Le document réaffirme que « pour tous les sacrements, dans tous les cas, l’observation de la matière et de la forme a toujours été nécessaire pour la validité de la célébration,
sachant que les changements arbitraires de l’une et/ou de l’autre – dont la gravité et l’impact invalidant doivent être évalués périodiquement – compromettent l’efficacité de l’octroi de la grâce sacramentelle, au détriment évident des fidèles ». Ce qui est écrit dans les livres liturgiques promulgués doit être fidèlement suivi sans « ajouts, retraits ou modifications ». Car si les paroles ou la matière sont modifiées, le sacrement n’existe plus.
À cet égard, la note numéro 34 du document fait une distinction importante entre la licéité et la validité, expliquant que « toute modification de la formule d’un sacrement est toujours un acte gravement illicite », même s’il s’agit de quelque chose de mineur qui n’altère pas son sens original et ne le rend pas invalide.
La modification des éléments essentiels à la célébration du sacrement introduit également « un doute sur l’intention réelle du ministre, compromettant définitivement la validité du sacrement célébré ».
La liturgie permet la diversité qui préserve l’Église de l’uniformité rigide, comme indiqué dans la Constitution conciliaire Sacrosanctum Concilium. Cependant, cette diversité et cette créativité, qui favorisent une meilleure compréhension du rite et la participation active des fidèles, ne peuvent pas affecter ce qui est essentiel dans la célébration des sacrements. « Il est donc de plus en plus urgent, affirme la note, de développer un art de célébrer qui, loin du formalisme strict et de l’imagination débridée, conduise à une discipline à respecter, précisément pour être de vrais disciples ».

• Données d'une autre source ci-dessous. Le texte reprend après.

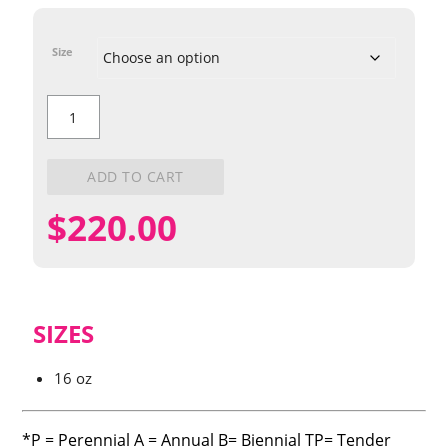
Size
English
Daisy
quantity
ADD TO CART
$
220.00
SIZES
16 oz
*P = Perennial A = Annual B= Biennial TP= Tender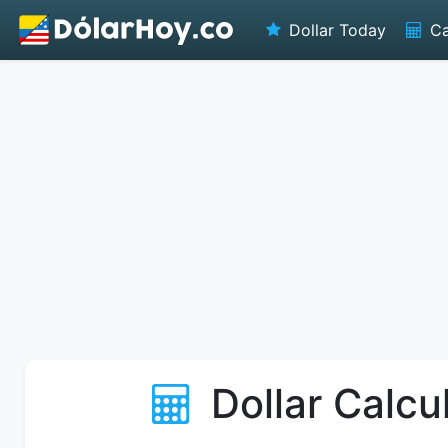
Dollar Today
Ca
Dollar Calcu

Le texte reprend cette citation du Pape : « Il ne s’agit pas de suivre un manuel de bonnes manières liturgiques. Il s’agit plutôt d’une « discipline » – au sens entendu par Guardini – qui, si elle est observée, nous forme authentiquement. Ce sont des gestes et des paroles qui ordonnent notre monde intérieur en nous faisant vivre certains sentiments, attitudes et comportements. Ils ne sont pas une explication d’un idéal que nous cherchons à suivre, mais ils sont une action qui engage tout notre être, c’est-à-dire notre unité de corps et d’âme » (Lettre apostolique Desiderio desideravi).
« Nous portons ce trésor dans des vases d’argile, pour que l’excellence du pouvoir soit de Dieu et non de nous » (2 Co 4,7).
En conclusion, le document du dicastère pour la Doctrine de la foi cite les paroles de saint Paul, une antithèse utilisée « pour souligner comment la grandeur du pouvoir de Dieu se manifeste à travers la faiblesse de Son ministère d’annonce, ce qui décrit également ce qui se passe dans les sacrements. Toute l’Église est appelée à préserver la richesse qu’ils renferment, afin que la primauté de l’action salvatrice de Dieu dans l’histoire ne soit jamais obscurcie, même dans la médiation fragile des signes et des gestes propres à la nature humaine ».